Records provided:
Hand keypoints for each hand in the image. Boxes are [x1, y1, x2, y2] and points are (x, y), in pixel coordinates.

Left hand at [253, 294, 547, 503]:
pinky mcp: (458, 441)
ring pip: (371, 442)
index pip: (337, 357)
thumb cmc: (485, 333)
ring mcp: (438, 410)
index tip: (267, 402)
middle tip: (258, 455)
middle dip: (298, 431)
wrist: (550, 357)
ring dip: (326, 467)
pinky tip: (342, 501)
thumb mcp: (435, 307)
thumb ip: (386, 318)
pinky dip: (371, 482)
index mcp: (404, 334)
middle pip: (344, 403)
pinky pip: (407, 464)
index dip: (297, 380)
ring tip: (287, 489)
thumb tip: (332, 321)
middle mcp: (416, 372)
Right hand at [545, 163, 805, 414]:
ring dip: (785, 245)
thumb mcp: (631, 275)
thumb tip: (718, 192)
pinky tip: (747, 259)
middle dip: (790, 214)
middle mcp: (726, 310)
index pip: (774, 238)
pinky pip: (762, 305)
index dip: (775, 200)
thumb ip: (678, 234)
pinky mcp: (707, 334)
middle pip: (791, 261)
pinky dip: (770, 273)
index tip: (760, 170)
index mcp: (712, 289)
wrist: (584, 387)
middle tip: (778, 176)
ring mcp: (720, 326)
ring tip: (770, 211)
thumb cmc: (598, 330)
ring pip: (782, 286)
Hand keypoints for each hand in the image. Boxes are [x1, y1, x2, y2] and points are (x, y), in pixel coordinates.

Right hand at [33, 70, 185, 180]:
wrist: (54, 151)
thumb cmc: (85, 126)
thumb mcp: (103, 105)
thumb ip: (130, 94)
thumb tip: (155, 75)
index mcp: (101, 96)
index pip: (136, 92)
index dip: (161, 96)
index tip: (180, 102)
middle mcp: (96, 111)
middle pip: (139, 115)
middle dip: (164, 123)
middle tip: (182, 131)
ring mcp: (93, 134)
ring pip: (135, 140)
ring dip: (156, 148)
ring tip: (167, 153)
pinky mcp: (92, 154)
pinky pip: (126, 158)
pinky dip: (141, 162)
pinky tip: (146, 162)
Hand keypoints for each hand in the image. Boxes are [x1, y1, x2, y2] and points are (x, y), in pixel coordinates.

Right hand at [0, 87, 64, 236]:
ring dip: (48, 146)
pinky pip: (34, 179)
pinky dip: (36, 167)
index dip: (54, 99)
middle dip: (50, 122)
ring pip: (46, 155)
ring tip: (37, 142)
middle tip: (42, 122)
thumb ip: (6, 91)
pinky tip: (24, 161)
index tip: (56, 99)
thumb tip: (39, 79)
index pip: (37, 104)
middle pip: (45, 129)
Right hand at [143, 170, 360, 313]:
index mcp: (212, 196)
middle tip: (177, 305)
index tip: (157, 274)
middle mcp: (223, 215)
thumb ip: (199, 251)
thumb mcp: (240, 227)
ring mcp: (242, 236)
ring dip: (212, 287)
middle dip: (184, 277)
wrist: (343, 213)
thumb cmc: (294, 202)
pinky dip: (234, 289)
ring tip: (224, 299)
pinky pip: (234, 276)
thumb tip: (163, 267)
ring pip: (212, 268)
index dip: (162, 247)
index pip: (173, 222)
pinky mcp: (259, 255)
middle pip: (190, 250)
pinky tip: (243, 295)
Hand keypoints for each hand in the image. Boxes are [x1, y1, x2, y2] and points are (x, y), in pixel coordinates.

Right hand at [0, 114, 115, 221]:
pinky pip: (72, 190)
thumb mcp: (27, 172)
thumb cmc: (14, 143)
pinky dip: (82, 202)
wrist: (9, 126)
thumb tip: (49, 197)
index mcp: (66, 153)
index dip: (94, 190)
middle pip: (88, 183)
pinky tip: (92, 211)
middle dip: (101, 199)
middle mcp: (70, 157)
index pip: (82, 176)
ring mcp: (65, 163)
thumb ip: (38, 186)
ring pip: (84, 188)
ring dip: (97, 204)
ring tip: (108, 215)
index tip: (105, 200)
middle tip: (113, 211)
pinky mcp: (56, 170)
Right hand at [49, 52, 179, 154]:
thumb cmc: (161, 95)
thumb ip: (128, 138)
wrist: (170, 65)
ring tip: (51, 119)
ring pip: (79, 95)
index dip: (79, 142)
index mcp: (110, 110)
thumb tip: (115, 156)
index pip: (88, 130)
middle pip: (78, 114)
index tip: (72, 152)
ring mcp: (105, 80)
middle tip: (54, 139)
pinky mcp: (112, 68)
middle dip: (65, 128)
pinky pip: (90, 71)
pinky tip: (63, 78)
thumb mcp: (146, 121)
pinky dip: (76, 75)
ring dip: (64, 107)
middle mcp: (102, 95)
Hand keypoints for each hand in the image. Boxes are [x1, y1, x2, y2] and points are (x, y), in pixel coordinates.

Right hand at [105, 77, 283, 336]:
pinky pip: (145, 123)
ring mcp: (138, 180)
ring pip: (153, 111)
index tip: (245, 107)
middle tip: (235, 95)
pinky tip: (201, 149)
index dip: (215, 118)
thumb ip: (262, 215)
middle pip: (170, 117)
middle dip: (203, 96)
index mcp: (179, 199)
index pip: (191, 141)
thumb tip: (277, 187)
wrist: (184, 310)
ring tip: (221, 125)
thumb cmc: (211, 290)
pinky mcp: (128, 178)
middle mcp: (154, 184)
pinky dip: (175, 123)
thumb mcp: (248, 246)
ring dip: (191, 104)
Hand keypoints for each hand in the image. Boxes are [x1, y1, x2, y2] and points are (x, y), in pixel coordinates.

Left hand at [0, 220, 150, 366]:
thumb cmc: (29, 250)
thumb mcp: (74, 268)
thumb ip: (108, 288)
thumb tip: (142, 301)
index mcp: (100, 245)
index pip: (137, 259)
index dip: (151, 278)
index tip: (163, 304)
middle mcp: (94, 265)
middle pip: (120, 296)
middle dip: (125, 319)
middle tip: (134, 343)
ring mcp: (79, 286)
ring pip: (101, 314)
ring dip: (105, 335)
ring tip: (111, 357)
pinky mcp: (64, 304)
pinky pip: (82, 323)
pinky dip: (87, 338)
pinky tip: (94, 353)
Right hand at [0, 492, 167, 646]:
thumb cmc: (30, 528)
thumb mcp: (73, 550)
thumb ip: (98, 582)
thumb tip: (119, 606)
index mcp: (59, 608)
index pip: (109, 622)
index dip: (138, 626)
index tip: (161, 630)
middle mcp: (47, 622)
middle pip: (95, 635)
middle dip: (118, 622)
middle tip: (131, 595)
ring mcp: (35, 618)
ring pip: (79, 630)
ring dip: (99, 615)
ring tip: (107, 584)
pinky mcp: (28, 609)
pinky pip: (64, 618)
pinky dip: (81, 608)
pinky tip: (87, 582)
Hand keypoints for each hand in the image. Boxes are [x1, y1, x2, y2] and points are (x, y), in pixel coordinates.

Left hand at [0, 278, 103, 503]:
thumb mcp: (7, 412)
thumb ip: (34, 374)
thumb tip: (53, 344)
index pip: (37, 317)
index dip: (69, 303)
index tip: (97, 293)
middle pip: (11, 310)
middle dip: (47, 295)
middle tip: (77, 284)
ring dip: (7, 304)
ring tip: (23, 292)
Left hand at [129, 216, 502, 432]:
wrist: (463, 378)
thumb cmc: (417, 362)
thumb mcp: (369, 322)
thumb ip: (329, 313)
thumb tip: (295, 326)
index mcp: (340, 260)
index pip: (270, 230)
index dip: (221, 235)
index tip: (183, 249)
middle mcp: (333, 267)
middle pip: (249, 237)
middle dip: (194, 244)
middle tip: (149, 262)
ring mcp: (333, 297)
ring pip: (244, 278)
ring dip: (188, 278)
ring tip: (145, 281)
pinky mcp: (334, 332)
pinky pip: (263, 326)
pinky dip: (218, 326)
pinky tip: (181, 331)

Assignment:
Transcribe the data above in full, exactly.

Solution to this task:
Hand keypoints for each hand in the image. Boxes are [x1, y1, x2, y2] and points are (x, y), in pixel coordinates.

Left hand at [253, 294, 547, 503]:
pinky mcp: (458, 441)
ring pip: (371, 442)
index pip: (337, 357)
thumb cmc: (485, 333)
ring mcp: (438, 410)
index tip: (267, 402)
middle tip: (258, 455)
middle dip: (298, 431)
wrist: (550, 357)
ring dip: (326, 467)
pinky tip: (342, 501)
thumb mcp: (435, 307)
thumb ip: (386, 318)
pinky dip: (371, 482)
index mcp: (404, 334)
middle pip: (344, 403)
pinky pip: (407, 464)
index dip: (297, 380)
ring tip: (287, 489)
thumb tip: (332, 321)
middle mcp: (416, 372)
Right hand at [545, 163, 805, 414]:
ring dip: (785, 245)
thumb mcp: (631, 275)
thumb tip: (718, 192)
pinky tip: (747, 259)
middle dip: (790, 214)
middle mcp: (726, 310)
index pip: (774, 238)
pinky pip: (762, 305)
index dip: (775, 200)
thumb ip: (678, 234)
pinky mcp: (707, 334)
middle pip: (791, 261)
pinky dip: (770, 273)
index tip: (760, 170)
index mcp: (712, 289)
wrist: (584, 387)
middle tip: (778, 176)
ring mcp: (720, 326)
ring tip: (770, 211)
thumb cmc: (598, 330)
ring pip: (782, 286)
Hand keypoints for each hand in the image. Boxes are [x1, y1, x2, y2] and points are (x, y), in pixel coordinates.

Right hand at [33, 70, 185, 180]:
wrist: (54, 151)
thumb cmc: (85, 126)
thumb mcp: (103, 105)
thumb ip: (130, 94)
thumb tip: (155, 75)
index mcp: (101, 96)
index pip: (136, 92)
index dip: (161, 96)
index tip: (180, 102)
middle mcp: (96, 111)
middle pip: (139, 115)
middle dip: (164, 123)
middle tip: (182, 131)
ring mcp: (93, 134)
ring pip: (135, 140)
ring dip: (156, 148)
ring tip: (167, 153)
pinky mcp: (92, 154)
pinky pip: (126, 158)
pinky dip: (141, 162)
pinky tip: (146, 162)
Hand keypoints for each hand in the image. Boxes are [x1, y1, x2, y2] and points are (x, y), in pixel coordinates.

Right hand at [0, 87, 64, 236]:
ring dip: (48, 146)
pinky pip: (34, 179)
pinky dip: (36, 167)
index dip: (54, 99)
middle dip: (50, 122)
ring pip: (46, 155)
ring tip: (37, 142)
middle tip: (42, 122)
thumb ip: (6, 91)
pinky tip: (24, 161)
index tip: (56, 99)
thumb tip: (39, 79)
index pip: (37, 104)
middle pip: (45, 129)
Right hand at [143, 170, 360, 313]:
index mcp: (212, 196)
middle tip: (177, 305)
index tip: (157, 274)
middle mcp: (223, 215)
thumb ip: (199, 251)
thumb mcp: (240, 227)
ring mcp: (242, 236)
ring dip: (212, 287)
middle dip: (184, 277)
wrist: (343, 213)
thumb cmc: (294, 202)
pinky dip: (234, 289)
ring tip: (224, 299)
pinky pip: (234, 276)
thumb tip: (163, 267)
ring pip: (212, 268)
index dip: (162, 247)
index pip: (173, 222)
pinky mcp: (259, 255)
middle pip: (190, 250)
pinky tip: (243, 295)
Hand keypoints for each hand in the image. Boxes are [x1, y1, x2, y2] and points are (x, y), in pixel coordinates.

Right hand at [0, 114, 115, 221]:
pinky pip: (72, 190)
thumb mcp: (27, 172)
thumb cmc: (14, 143)
pinky dip: (82, 202)
wrist: (9, 126)
thumb tip: (49, 197)
index mcp: (66, 153)
index dip: (94, 190)
middle pip: (88, 183)
pinky tip: (92, 211)
middle dip: (101, 199)
middle mcp: (70, 157)
index pip: (82, 176)
ring mcp: (65, 163)
thumb ip: (38, 186)
ring pip: (84, 188)
ring dip: (97, 204)
ring tip: (108, 215)
index tip: (105, 200)
middle tip: (113, 211)
pinky mcp: (56, 170)
Right hand at [49, 52, 179, 154]:
thumb cmc: (161, 95)
thumb ip: (128, 138)
wrist: (170, 65)
ring tip: (51, 119)
ring pip: (79, 95)
index dip: (79, 142)
index mcp: (110, 110)
thumb tip: (115, 156)
index pip: (88, 130)
middle pip: (78, 114)
index tip: (72, 152)
ring mcp: (105, 80)
middle tip: (54, 139)
pinky mcp: (112, 68)
middle dip: (65, 128)
pinky pip: (90, 71)
pinky tip: (63, 78)
thumb mcp: (146, 121)
pinky dip: (76, 75)
ring dip: (64, 107)
middle mcp: (102, 95)
Hand keypoints for each hand in the image. Boxes are [x1, y1, x2, y2] and points are (x, y), in pixel coordinates.

Right hand at [105, 77, 283, 336]:
pinky pip: (145, 123)
ring mcp: (138, 180)
ring pip: (153, 111)
index tip: (245, 107)
middle tip: (235, 95)
pinky tip: (201, 149)
index dip: (215, 118)
thumb ip: (262, 215)
middle pip: (170, 117)
middle dip: (203, 96)
index mcp: (179, 199)
index pip: (191, 141)
thumb tip: (277, 187)
wrist: (184, 310)
ring tip: (221, 125)
thumb cmc: (211, 290)
pinky mcp: (128, 178)
middle mcp: (154, 184)
pinky dip: (175, 123)
thumb mcp: (248, 246)
ring dip: (191, 104)
Hand keypoints for each hand in the image. Boxes are [x1, y1, x2, y2] and points are (x, y), in pixel coordinates.

Left hand at [0, 220, 150, 366]:
thumb cmc: (29, 250)
thumb mcp: (74, 268)
thumb ip: (108, 288)
thumb tip: (142, 301)
index mcp: (100, 245)
index pip: (137, 259)
index dip: (151, 278)
index tip: (163, 304)
middle mcp: (94, 265)
middle pip: (120, 296)
middle dip: (125, 319)
middle tip: (134, 343)
ring mcp: (79, 286)
ring pip: (101, 314)
ring dip: (105, 335)
ring tip: (111, 357)
pinky mcp: (64, 304)
pinky pip: (82, 323)
pinky dip: (87, 338)
pinky tip: (94, 353)
Right hand at [0, 492, 167, 646]:
thumb cmc: (30, 528)
thumb mcp: (73, 550)
thumb ip: (98, 582)
thumb tip: (119, 606)
index mcp: (59, 608)
index pip: (109, 622)
index dip: (138, 626)
index tip: (161, 630)
middle mcp: (47, 622)
middle pip: (95, 635)
middle dip: (118, 622)
middle tip: (131, 595)
ring mcp: (35, 618)
ring pip: (79, 630)
ring dip: (99, 615)
ring tip: (107, 584)
pinky mcp: (28, 609)
pinky pip: (64, 618)
pinky dip: (81, 608)
pinky tip: (87, 582)
Hand keypoints for each hand in the image. Boxes are [x1, y1, x2, y2] and points are (x, y), in pixel coordinates.

Left hand at [0, 278, 103, 503]:
thumb mcp: (7, 412)
thumb ip: (34, 374)
thumb tip: (53, 344)
index pip: (37, 317)
index dip: (69, 303)
index tip: (97, 293)
middle pip: (11, 310)
middle dip: (47, 295)
middle tip: (77, 284)
ring dip: (7, 304)
ring tip: (23, 292)
Left hand at [129, 216, 502, 432]:
wrist: (463, 378)
thumb cmc: (417, 362)
thumb mcp: (369, 322)
thumb ip: (329, 313)
thumb tip: (295, 326)
index mcp: (340, 260)
index pip: (270, 230)
index dip: (221, 235)
index tip: (183, 249)
middle mcp: (333, 267)
middle pip: (249, 237)
middle dip: (194, 244)
middle tip: (149, 262)
ring mcp: (333, 297)
ring pip: (244, 278)
ring dip: (188, 278)
ring tip: (145, 281)
pinky mcp: (334, 332)
pinky pip: (263, 326)
pinky dip: (218, 326)
pinky tip: (181, 331)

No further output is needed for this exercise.